Writing in the Washington Post last week, Robert Kagan argues that for all the emphasis we’re placing on new challenges in the year, much of our work will involve well-established ideas. Among them: “Military force matters: At a time when all we hear about is “soft” and “smart” power, it is ironic that some of the toughest challenges in the coming year will be about old-fashioned hard, dumb military power. Will Israel use force against Iran? Will the United States? Will Washington and its allies end up playing a role in Syria to protect civilians as they did in Libya? Similar questions exist for Asia. . . .Conventional wisdom now puts too much weight on “soft” power. We should not overestimate how much the world loves us because of our virtues, nor underestimate how much our influence still depends on hard power and our ability to provide protection in a pinch.”
My problem in understanding whether Kagan’s advice is right or wrong is the same problem I have in reacting to the Pentagon’s recalibration of America’s strategic vision of the the future: I just don’t understand anymore what America gets for its military expenditures. I literally do not know. What does China do or not do because we have a powerful military? What does Russia do or not do? What does any country do or not do? What does our vast arsenal of nuclear weapons obtain for us that would not otherwsise come our way? And what can we reasonably expect our military might to accomplish?
There was a time when ordinary Americans were given explanations for military expenditures. We had to protect against Soviet tanks coming through the Fulda Gap. We had to defend ourselves against ICMB strikes. We had to resist communist expansion throughout the world. We could not allow the Soviets to place missiles in Cuba. Whether these explanations were bogus or not, exaggerated or not, explanations were made.

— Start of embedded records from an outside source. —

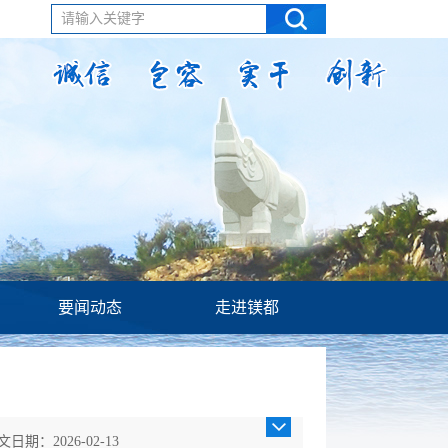
请输入关键字
要闻动态
走进镁都
文日期：2026-02-13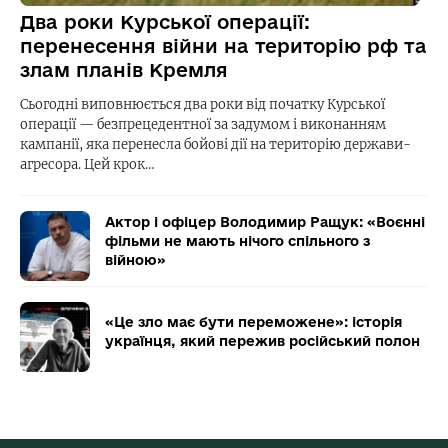
Два роки Курської операції:
перенесення війни на територію рф та
злам планів Кремля
Сьогодні виповнюється два роки від початку Курської
операції — безпрецедентної за задумом і виконанням
кампанії, яка перенесла бойові дії на територію держави-
агресора. Цей крок…
Актор і офіцер Володимир Ращук: «Воєнні
фільми не мають нічого спільного з
війною»
«Це зло має бути переможене»: історія
українця, який пережив російський полон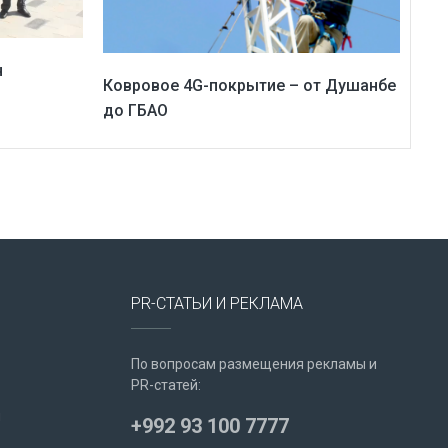
н
Ковровое 4G-покрытие – от Душанбе
до ГБАО
PR-СТАТЬИ И РЕКЛАМА
По вопросам размещения рекламы и
PR-статей:
u
+992 93 100 7777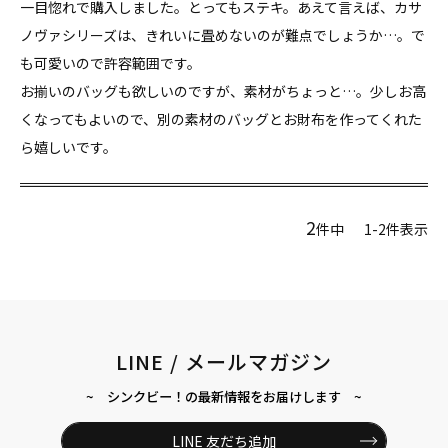
一目惚れで購入しました。とってもステキ。あえて言えば、カサ
ノヴァシリーズは、きれいに畳めないのが難点でしょうか…。で
も可愛いので許容範囲です。

お揃いのバッグも欲しいのですが、素材がちょっと…。少しお高
くなってもよいので、別の素材のバッグとお財布を作ってくれた
ら嬉しいです。
2
件中
1
-
2
件表示
LINE / メールマガジン
~ シンクビー！の最新情報をお届けします ~
LINE 友だち追加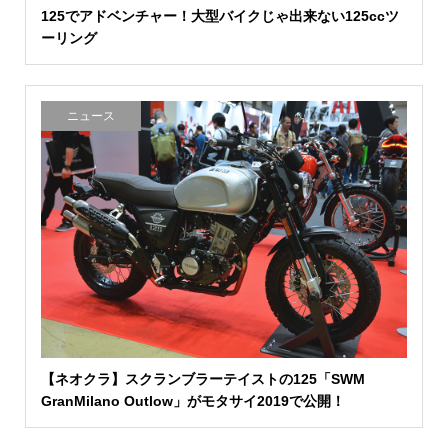
125でアドベンチャー！大型バイクじゃ出来ない125ccツ
ーリング
ニュース
【ネオクラ】スクランブラーテイストの125「SWM
GranMilano Outlow」がモタサイ2019で公開！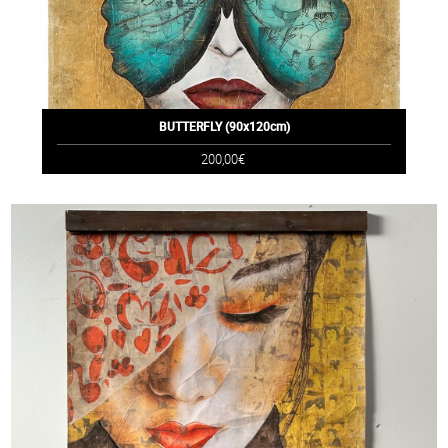
BUTTERFLY (90x120cm)
200,00€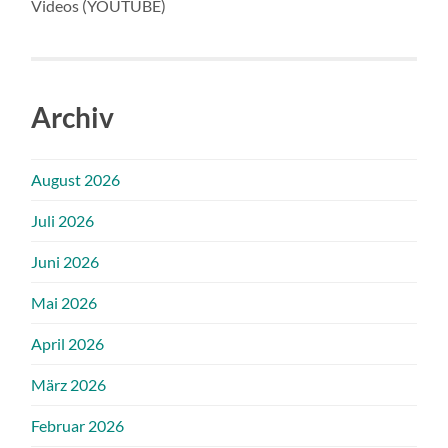
Videos (YOUTUBE)
Archiv
August 2026
Juli 2026
Juni 2026
Mai 2026
April 2026
März 2026
Februar 2026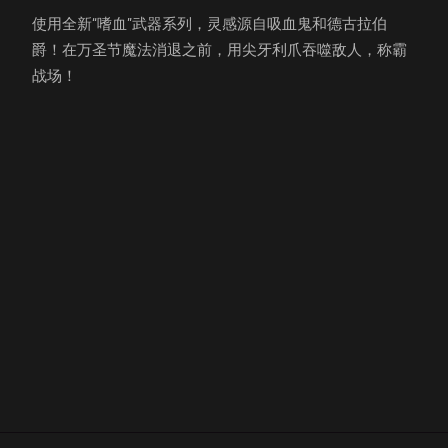
使用全新“嗜血”武器系列，灵感源自吸血鬼和德古拉伯
爵！在万圣节魔法消退之前，用尖牙利爪吞噬敌人，称霸
战场！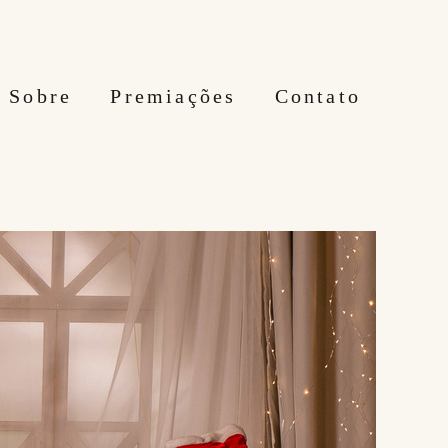
Sobre
Premiações
Contato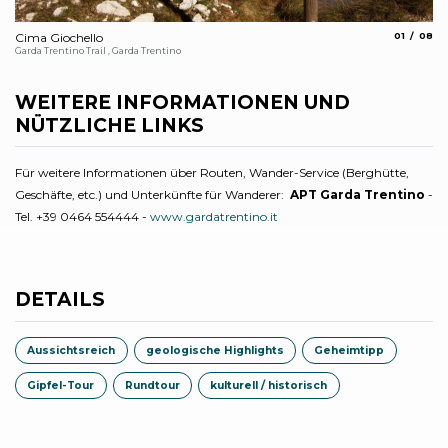
aria.slide_
aria.s
Cima Giochello
01
08
Di
Garda Trentino Trail , Garda Trentino
Ha
WEITERE INFORMATIONEN UND
NÜTZLICHE LINKS
Für weitere Informationen über Routen, Wander-Service (Berghütte,
Geschäfte, etc.) und Unterkünfte für Wanderer:
APT Garda Trentino
-
Tel. +39 0464 554444 -
www.gardatrentino.it
DETAILS
Aussichtsreich
geologische Highlights
Geheimtipp
Gipfel-Tour
Rundtour
kulturell / historisch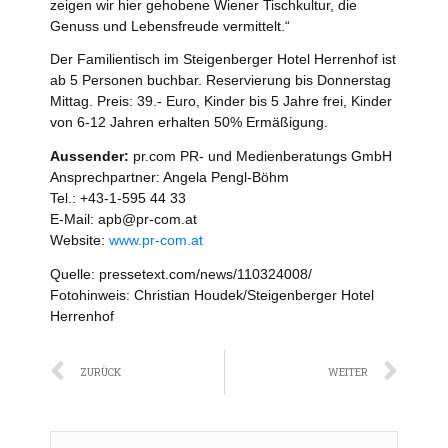
zeigen wir hier gehobene Wiener Tischkultur, die
Genuss und Lebensfreude vermittelt.“
Der Familientisch im Steigenberger Hotel Herrenhof ist
ab 5 Personen buchbar. Reservierung bis Donnerstag
Mittag. Preis: 39.- Euro, Kinder bis 5 Jahre frei, Kinder
von 6-12 Jahren erhalten 50% Ermäßigung.
Aussender:
pr.com PR- und Medienberatungs GmbH
Ansprechpartner: Angela Pengl-Böhm
Tel.: +43-1-595 44 33
E-Mail: apb@pr-com.at
Website:
www.pr-com.at
Quelle: pressetext.com/news/110324008/
Fotohinweis: Christian Houdek/Steigenberger Hotel
Herrenhof
Zurück
Näc
ZURÜCK
WEITER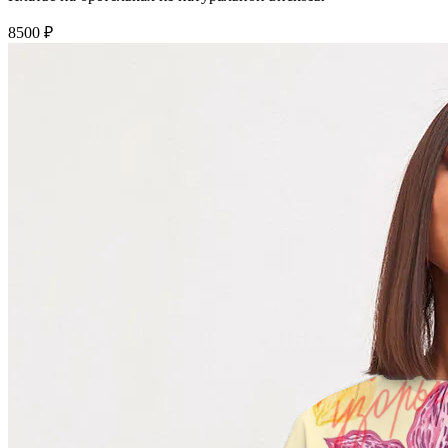
8500 ₽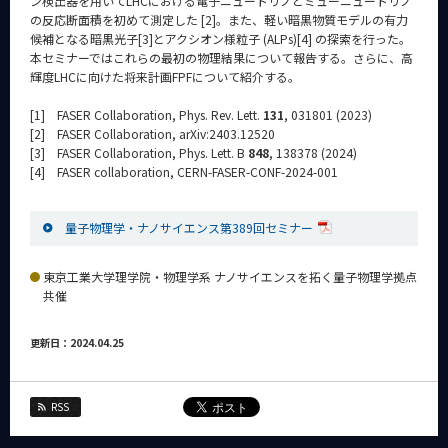
ン検出器を用いてLHCにおける電子ニュートリノとミューニュートリノ
の反応断面積を初めて測定した [2]。また、軽い暗黒物質モデルの有力
候補となる暗黒光子[3]とアクシオン様粒子 (ALPs)[4] の探索を行った。
本セミナーではこれらの最初の物理結果について報告する。さらに、高
輝度LHCに向けた将来計画FPFについて紹介する。
[1] FASER Collaboration, Phys. Rev. Lett.
131
, 031801 (2023)
[2] FASER Collaboration, arXiv:2403.12520
[3] FASER Collaboration, Phys. Lett. B
848
, 138378 (2024)
[4] FASER collaboration, CERN-FASER-CONF-2024-001
量子物理学・ナノサイエンス第389回セミナー
東京工業大学理学院・物理学系 ナノサイエンスを拓く量子物理学拠点
共催
更新日：2024.04.25
RSS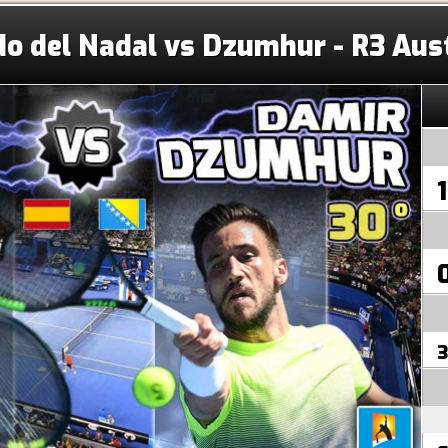
do del Nadal vs Dzumhur - R3 Aus
1
3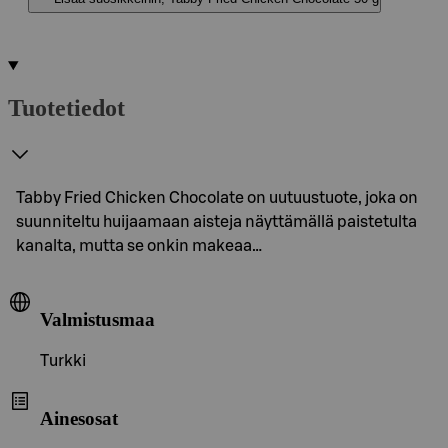
Tuotetiedot
Tabby Fried Chicken Chocolate on uutuustuote, joka on
suunniteltu huijaamaan aisteja näyttämällä paistetulta
kanalta, mutta se onkin makeaa…
Valmistusmaa
Turkki
Ainesosat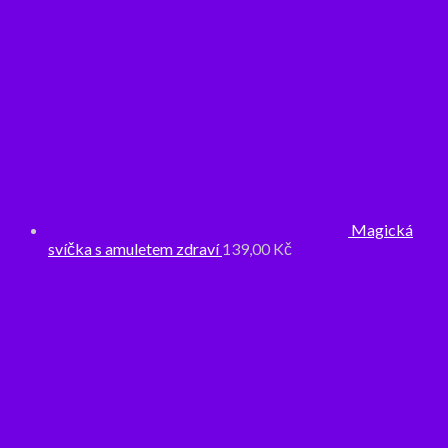
Magická
svíčka s amuletem zdraví
139,00
Kč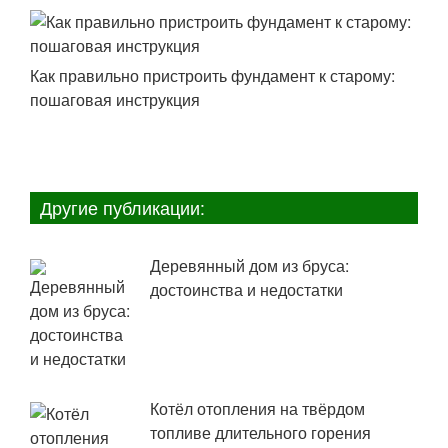
Как правильно пристроить фундамент к старому:
пошаговая инструкция
Другие публикации:
Деревянный дом из бруса:
достоинства и недостатки
Котёл отопления на твёрдом
топливе длительного горения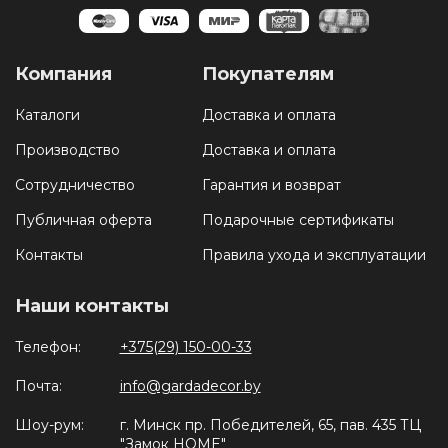
Компания
Покупателям
Каталоги
Доставка и оплата
Производство
Доставка и оплата
Сотрудничество
Гарантия и возврат
Публичная оферта
Подарочные сертификаты
Контакты
Правила ухода и эксплуатации
Наши контакты
Телефон:
+375(29) 150-00-33
Почта:
info@gardadecor.by
Шоу-рум:
г. Минск пр. Победителей, 65, пав. 435 ТЦ
"Замок HOME"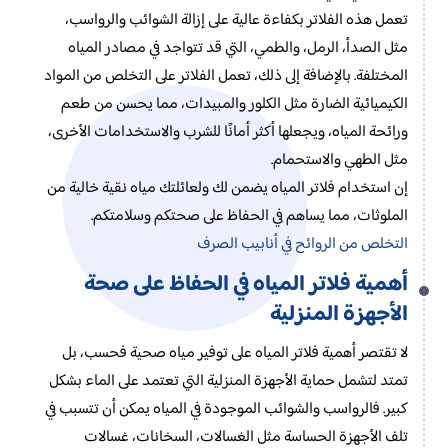
تعمل هذه الفلاتر بكفاءة عالية على إزالة الشوائب والرواسب،
مثل الصدأ، الرمل، والطمي، التي قد تتواجد في مصادر المياه
المختلفة. بالإضافة إلى ذلك، تعمل الفلاتر على التخلص من المواد
الكيميائية الضارة مثل الكلور والمبيدات، مما يحسن من طعم
ورائحة المياه، ويجعلها أكثر أمانًا للشرب والاستخدامات الأخرى،
مثل الطهي والاستحمام.
إن استخدام فلاتر المياه يضمن لك ولعائلتك مياه نقية خالية من
الملوثات، مما يساهم في الحفاظ على صحتكم وسلامتكم.
التخلص من الروائح في أنابيب الصرف
أهمية فلاتر المياه في الحفاظ على صحة
الأجهزة المنزلية
لا تقتصر أهمية فلاتر المياه على توفير مياه صحية فحسب، بل
تمتد لتشمل حماية الأجهزة المنزلية التي تعتمد على الماء بشكل
كبير. فالرواسب والشوائب الموجودة في المياه يمكن أن تتسبب في
تلف الأجهزة الحساسة مثل الغسالات، السخانات، غسالات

I don’t know what we ought to be concerned with right now. Ethiopian pirates? Crazy North Koreans? A nuclear Iran that wants to do what? Whatever the threat is, how does having a million men at arms address it.
I would love to hear our government talk about the threats they envision that will be addressed by arms. Where do they think we might engage China? Do they think we’re going to have to invade Iran? What do our guarantees to Israel require us to do, and do these guarantees give us any sway over the Israeli government’s policies? Are we still vulnerable to realistic threats of terror from Islamic fundamentalists, and what percentage of our forces is devoted to fighting those threats?
Absent these explanations, what it seems is that we’re past a lot of Cold War era threats, and that we don’t have very many current threats that justify our present levels of spending, but that we don’t know what might be coming, so we need to stay strong. The problem with that notion is that while it may seem prudent, the reality is that if you have an army sitting around, people start thinking of ways to use it, and before long, you’re in Iraq. It’s good that the president wants to cut eight percent of the Pentagon budget, but I’d like him to explain why he thinks he needs the other 92 percent.